List of Subjects in 2 CFR Part 910

  • Accounting
  • Administrative practice and procedure
  • Grant programs
  • Reporting and recordkeeping requirements

Signing Authority

This document of the Department of Energy was signed on May 4, 2020, by S. Keith Hamilton, Deputy Associate Administrator for Acquisition and Project Management and Senior Procurement Executive, National Nuclear Security Administration, pursuant to delegated authority from the Administrator, National Nuclear Security Administration, and John R. Bashista, Director, Office of Acquisition Management and Senior Procurement Executive, Department of Energy, pursuant to delegated authority from the Secretary of Energy. These documents with the original signature and date are maintained by DOE/NNSA. For administrative purposes only, and in compliance with requirements of the Office of the Federal Register, the undersigned DOE Federal Register Liaison Officer has been authorized to sign and submit the document in electronic format for publication, as an official document of the Department of Energy. This administrative process in no way alters the legal effect of this document upon publication in the Federal Register.

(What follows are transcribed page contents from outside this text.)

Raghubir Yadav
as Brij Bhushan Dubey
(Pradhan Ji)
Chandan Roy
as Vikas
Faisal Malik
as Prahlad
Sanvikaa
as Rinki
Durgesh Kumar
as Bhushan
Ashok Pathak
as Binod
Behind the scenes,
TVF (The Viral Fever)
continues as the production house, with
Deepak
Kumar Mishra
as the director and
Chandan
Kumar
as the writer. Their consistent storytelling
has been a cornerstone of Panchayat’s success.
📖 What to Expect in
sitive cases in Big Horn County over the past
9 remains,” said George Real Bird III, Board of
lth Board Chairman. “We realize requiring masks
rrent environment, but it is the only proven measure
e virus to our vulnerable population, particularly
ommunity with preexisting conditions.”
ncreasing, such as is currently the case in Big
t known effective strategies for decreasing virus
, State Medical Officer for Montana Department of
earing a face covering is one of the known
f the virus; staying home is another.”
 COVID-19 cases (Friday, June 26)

Signed in Washington, DC, on May 13, 2020.

Treena V. Garrett,

Federal Register Liaison Officer, U.S. Department of Energy.

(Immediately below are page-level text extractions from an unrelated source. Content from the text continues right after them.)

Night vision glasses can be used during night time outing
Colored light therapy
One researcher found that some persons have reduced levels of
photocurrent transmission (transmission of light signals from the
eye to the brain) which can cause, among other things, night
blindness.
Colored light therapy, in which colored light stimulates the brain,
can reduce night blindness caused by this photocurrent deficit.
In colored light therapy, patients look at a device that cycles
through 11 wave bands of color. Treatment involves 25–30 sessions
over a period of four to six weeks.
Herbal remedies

For the reasons set out in the preamble, DOE amends chapter 9 of title 2 of the Code of Federal Regulations as follows:

PART 910—UNIFORM ADMINISTRATIVE REQUIREMENTS, COST PRINCIPLES, AND AUDIT REQUIREMENTS FOR FEDERAL AWARDS

1. The authority citation for part 910 continues to read as follows:

Authority: 42 U.S.C. 7101, et seq.; 31 U.S.C. 6301-6308; 50 U.S.C. 2401 et seq.; 2 CFR part 200.

2. Subpart B is amended by adding § 910.133 to read as follows:

§ 910.133
Deviation authority.

(a) General. (1) A deviation is the use of any policy, procedure, form, standard, term, or condition which varies from a requirement of this part, or the waiver of any such requirement, unless such use or waiver is authorized or precluded by Federal statute. The use of optional or discretionary provisions of this part, including special restrictive conditions used in accordance with § 910.372, exceptions under 2 CFR 200.102, and the waiver of the cost sharing requirements in § 910.130 are not deviations. Awards to foreign entities are not subject to this section.

(2) A single-case deviation is a deviation which applies to one financial assistance transaction and one applicant, recipient, or subrecipient only.

(3) A class deviation is a deviation which applies to more than one financial assistance transaction, applicant, recipient, or subrecipient.

(b) Conditions for approval. The DOE/NNSA officials specified in paragraph (c) of this section may authorize a deviation only upon a written determination that the deviation is—

(1) Necessary to achieve program objectives;

(2) Necessary to conserve public funds;

(3) Otherwise essential to the public interest; or

(4) Necessary to achieve equity.

(c) Approval procedures. (1) A deviation request must be in writing and must be submitted to the responsible DOE/NNSA Contracting Officer. An applicant for a subaward or a subrecipient shall submit any such request through the recipient.

(2) Except as provided in paragraph (c)(3) of this section—

(i) A single-case deviation may be authorized by the responsible HCA.

(ii) A class deviation may be authorized by the Director, Office of Acquisition Management, for DOE actions, and the Deputy Associate Administrator for the Office of Acquisition and Project Management for NNSA, for NNSA actions, or designee.

(3) Whenever the approval of OMB, other Federal agency, or other DOE/NNSA office is required to authorize a deviation, the proposed deviation must be submitted to the Director, Office of Acquisition Management, for DOE actions, and the Deputy Associate Administrator for the Office of Acquisition and Project Management for NNSA, for NNSA actions, or designee for concurrence prior to submission to the authorizing official.

(d) Notice. Whenever a request for a class deviation is approved, DOE/NNSA will identify this class deviation (as applicable) in the Notice of Funding Opportunity(s) that may be affected.

(e) Subawards. A recipient may use a deviation in a subaward only with the prior written approval of a DOE/NNSA Contracting Officer.